Counsel cannot be deemed deficient for failing to raise these non-meritorious claims. See Knowles v. Mirzayance, 556 U.S. 111, 123 (2009) ("this Court has never required defense counsel to pursue every claim or defense, regardless of its merit, viability, or realistic chance for success."). Nor is Petitioner actually innocent of violating § 924(c) or of the mandatory consecutive sentence for that offense.
For the foregoing reasons, Petitioner's attacks on his § 924(c) conviction and sentence are meritless and § 2255 relief will be denied.
IV. CONCLUSION
For the foregoing reasons, the Court will grant the Government's Motion to Dismiss and will dismiss and deny Petitioner's § 2255 Motion to Vacate.

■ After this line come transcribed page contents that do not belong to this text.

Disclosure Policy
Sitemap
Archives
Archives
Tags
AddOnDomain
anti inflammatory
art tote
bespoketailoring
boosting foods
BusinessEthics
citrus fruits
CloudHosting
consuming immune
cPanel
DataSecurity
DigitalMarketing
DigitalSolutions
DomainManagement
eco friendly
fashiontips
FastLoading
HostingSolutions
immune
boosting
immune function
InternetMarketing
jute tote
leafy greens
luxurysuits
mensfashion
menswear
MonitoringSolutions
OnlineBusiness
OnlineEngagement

IT IS, THEREFORE, ORDERED that:
1. The stay in this case is no longer in effect.
2. Petitioner's Motion to Vacate, Set Aside or Correct Sentence under 28 U.S.C. § 2255, (Doc. No. 1), is DISMISSED with prejudice and DENIED.
3. Respondent's Motion to Dismiss Petitioner's Motion to Vacate, Set Aside, or Correct Sentence, (Doc. No. 9), is GRANTED.
4. Respondent's unopposed Motion for Extension of Time to File Reply, (Doc. No. 16), is DENIED as moot.
5. IT IS FURTHER ORDERED that pursuant to Rule 11(a) of the Rules Governing Section 2254 and Section 2255 Cases, this Court declines to issue a certificate of appealability. See 28 U.S.C. § 2253(c)(2); Miller-El v. Cockrell, 537 U.S. 322, 338 (2003) (in order to satisfy § 2253(c), a petitioner must demonstrate that reasonable jurists would find the district court's assessment of the constitutional claims debatable or wrong); Slack v. McDaniel, 529 U.S. 473, 484 (2000) (when relief is denied on procedural grounds, a petitioner must establish both that the dispositive procedural ruling is debatable and that the petition states a debatable claim of the denial of a constitutional right).
Signed: November 14, 2019
/s/_________
Robert J. Conrad, Jr.
United States District Judge
Pinkerton v. United States, 328 U.S. 640, 647 (1946) (a person is liable for substantive offenses committed by a co-conspirator when their commission is reasonably foreseeable in furtherance of the conspiracy).